Brunel students Eden Kit initiative to tackle poverty caused by famine

The Eden 5 capsule includes a shovel, bucket, composter, solar still, ground cover and subsurface hydroponics, essentially a complete horticultural system, which creates sustainable growth in previously infertile soil.

“Eden 5 is not just a temporary survival kit, but a means of kick-starting sustainable growth, providing families with the opportunity to grow their own food and break the vicious poverty cycle,“ comments Eden 5 designer, Ben Pawsey.

“Eden 5 is different from traditional systems, because it has been specifically designed to encourage the development of fertile soil which is a highly sought after commodity.“

The all-in-one kit contains the necessary components to enable families to indefinitely grow their own food. Each capsule measures 1.5m by 0.45m and weighs 15 kg, making it easy to transport to the areas that need them most.
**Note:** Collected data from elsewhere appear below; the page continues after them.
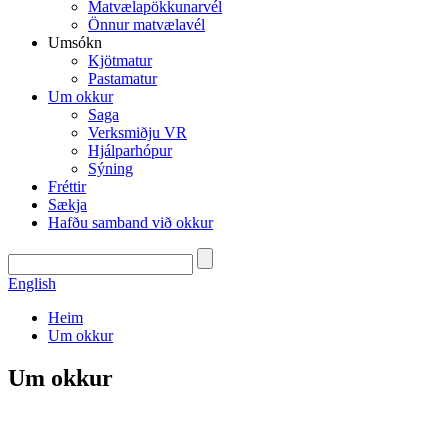
Matvælapökkunarvél
Önnur matvælavél
Umsókn
Kjötmatur
Pastamatur
Um okkur
Saga
Verksmiðju VR
Hjálparhópur
Sýning
Fréttir
Sækja
Hafðu samband við okkur
English
Heim
Um okkur
Um okkur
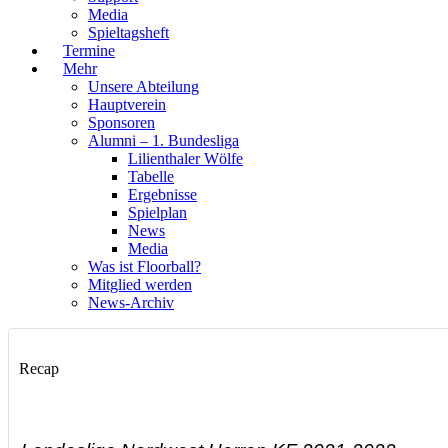
Media
Spieltagsheft
Termine
Mehr
Unsere Abteilung
Hauptverein
Sponsoren
Alumni – 1. Bundesliga
Lilienthaler Wölfe
Tabelle
Ergebnisse
Spielplan
News
Media
Was ist Floorball?
Mitglied werden
News-Archiv
Recap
Taking no longer than a day to install over a 10 sqaure-metre piece of land, each capsule enables enough nutrition for one person per day. Depending on the seeds chosen, owners could be producing food within one month.
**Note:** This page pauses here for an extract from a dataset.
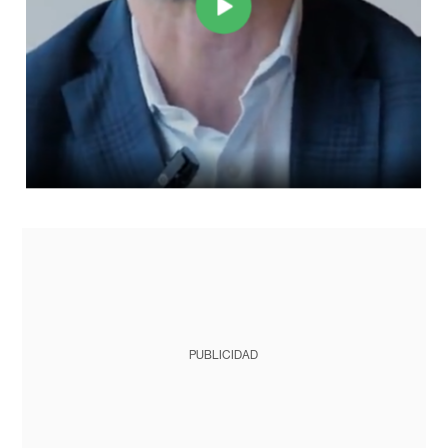
PUBLICIDAD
Components of the Eden 5 kit-in-a-capsule include:
• Irrigation pipes system - an irrigation system, specifically a subsurface hydroponics system, featuring 10 irrigation pipes that provide the plants with water and nutrients to encourage the roots to penetrate downwards, wasting no water from evaporation
• Ground Cover - to protect the surface from wind and rain erosion
• Composter - designed to withstand varying weather conditions, the composter prevents pests from accessing the compost, helps to get rid of waste and provides a family with a supply of compost to improve the soil quality in the long term
• Solar still - acts as a water sanitiser for the family working the land
• Bucket - specifically designed so that spillage is reduced when pouring water.

Once the planting and growth of vegetation have been completed the Eden 5 irrigation system can be dug from the soil and moved to new patch of land, thus reclaiming more land from desertification.

“In terms of next steps, I am very keen to partner with an established aid agency in developing countries to complete testing and progress to the manufacturing stage. Ultimately I want to ensure that Eden 5 gets in to the hands of those that need it, quickly,“ concludes Ben.

“World poverty, in the face of climate change, is a major concern today and it is a very important focus for many of Brunel's design students. With the right funding, Eden 5 could provide poverty stricken communities with a sustainable and easily realisable solution,“ comments Paul Turnock, Course Director, Industrial Design and Product Design at Brunel University's School of Engineering and Design.